The key difference here is, in the Policy Improvement step, we just had some $V_\pi(s')$ which were the optimal values for **THAT SPECIFIC POLICY**. Instead we can now use $V^*(s')$ because we have calculated our optimal values for the game.


In [3]:
def policy_improvement(values, gamma=0.99):

    new_policy = np.zeros(env.observation_space.n)

    for s in range(env.observation_space.n):

        Q_s = []

        ### For a state, iterate through all the actions I could take
        for wanted_action in range(env.action_space.n):

            ### Although I wanted to take that action, I could end up somewhere else, 
            ### This is a list of tuples as outlined earlier of potential destinations
            possible_taken_actions = env.unwrapped.P[s][wanted_action]
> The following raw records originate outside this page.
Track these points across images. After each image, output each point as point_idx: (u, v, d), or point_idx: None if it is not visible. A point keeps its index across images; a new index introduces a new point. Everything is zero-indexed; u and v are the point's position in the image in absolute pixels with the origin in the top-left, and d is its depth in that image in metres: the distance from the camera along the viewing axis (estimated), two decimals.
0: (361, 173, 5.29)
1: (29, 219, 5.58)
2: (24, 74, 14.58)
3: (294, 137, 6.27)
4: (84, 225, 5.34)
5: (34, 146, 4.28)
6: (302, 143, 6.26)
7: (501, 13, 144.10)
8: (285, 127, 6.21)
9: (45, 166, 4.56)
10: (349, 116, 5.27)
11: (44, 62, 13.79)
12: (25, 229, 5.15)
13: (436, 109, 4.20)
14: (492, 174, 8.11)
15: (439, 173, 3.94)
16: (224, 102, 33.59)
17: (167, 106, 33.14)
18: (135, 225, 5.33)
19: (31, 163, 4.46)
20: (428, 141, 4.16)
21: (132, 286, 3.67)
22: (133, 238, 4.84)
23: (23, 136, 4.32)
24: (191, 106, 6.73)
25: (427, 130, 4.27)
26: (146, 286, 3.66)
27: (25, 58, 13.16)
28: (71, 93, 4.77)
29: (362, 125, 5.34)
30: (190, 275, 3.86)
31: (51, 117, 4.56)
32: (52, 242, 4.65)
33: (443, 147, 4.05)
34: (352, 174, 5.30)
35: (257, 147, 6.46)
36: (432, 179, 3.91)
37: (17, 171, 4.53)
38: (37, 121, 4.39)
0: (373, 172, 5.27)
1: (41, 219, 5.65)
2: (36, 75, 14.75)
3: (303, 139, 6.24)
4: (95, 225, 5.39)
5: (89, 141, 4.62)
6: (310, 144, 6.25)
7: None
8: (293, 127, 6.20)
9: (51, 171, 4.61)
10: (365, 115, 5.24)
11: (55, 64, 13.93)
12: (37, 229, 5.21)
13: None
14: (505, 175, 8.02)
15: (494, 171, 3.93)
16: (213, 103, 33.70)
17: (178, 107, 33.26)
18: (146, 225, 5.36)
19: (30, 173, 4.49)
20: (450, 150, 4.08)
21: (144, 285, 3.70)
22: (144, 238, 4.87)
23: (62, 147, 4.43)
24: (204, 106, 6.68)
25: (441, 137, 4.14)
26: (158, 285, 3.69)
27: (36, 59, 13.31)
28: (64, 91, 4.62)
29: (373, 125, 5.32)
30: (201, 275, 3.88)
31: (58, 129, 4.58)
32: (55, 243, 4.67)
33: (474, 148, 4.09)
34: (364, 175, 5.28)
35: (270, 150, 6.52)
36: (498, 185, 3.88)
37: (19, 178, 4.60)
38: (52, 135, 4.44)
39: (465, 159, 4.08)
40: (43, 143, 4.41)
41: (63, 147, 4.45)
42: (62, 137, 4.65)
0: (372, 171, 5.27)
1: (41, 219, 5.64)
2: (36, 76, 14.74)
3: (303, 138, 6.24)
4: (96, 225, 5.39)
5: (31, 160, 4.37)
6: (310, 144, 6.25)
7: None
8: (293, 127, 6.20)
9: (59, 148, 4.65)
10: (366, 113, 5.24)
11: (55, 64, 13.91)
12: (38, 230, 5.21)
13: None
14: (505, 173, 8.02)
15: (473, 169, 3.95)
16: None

            ### Create an intermediate variable to accumulate into ###
            Q_sa = 0
            
            for probability, s_next, reward, terminal in possible_taken_actions:
                
                ### Compute the Q Value (for this taken action) and Accumulate ###
                Q_sa += probability * (reward + gamma * values[s_next])

            ### Store the Q Value (for this ###
            Q_s.append(Q_sa)

        ### Find Which Action had the largest Q ###
        best_action = np.argmax(Q_s) 

        ### Update Policy (for this state) with the new best action ###
        new_policy[s] = best_action

    return new_policy

optimal_policy = policy_improvement(optimal_values)
print_policy(optimal_policy)


Current Policy:
--------------
[['L' 'U' 'U' 'U']
 ['L' 'L' 'L' 'L']
 ['U' 'D' 'L' 'L']
 ['L' 'R' 'D' 'L']]


### Lets Use Our Policy 

Finally, lets put our policy to work and play the game with it. Just like before, due to randomness, even if our policy is optimal, we may still loose. So lets play a ton of games and see what proportion we win!

In [4]:
num_games = 1000
max_steps = 500

game_success = 0
for _ in range(num_games):

    observation, _ = env.reset()
    
    for _ in range(max_steps):
    
        # Select Action from Policy
        action = int(optimal_policy[observation])
        
        # Take the action and update the environment state
        observation, reward, done, _, _ = env.step(action)

        # Check if the game has ended
        if done:
            if reward > 0:
                game_success += 1
            break

proportion_sucessful = game_success / num_games
print("Proportion of Successful Games:", proportion_sucessful)

Proportion of Successful Games: 0.828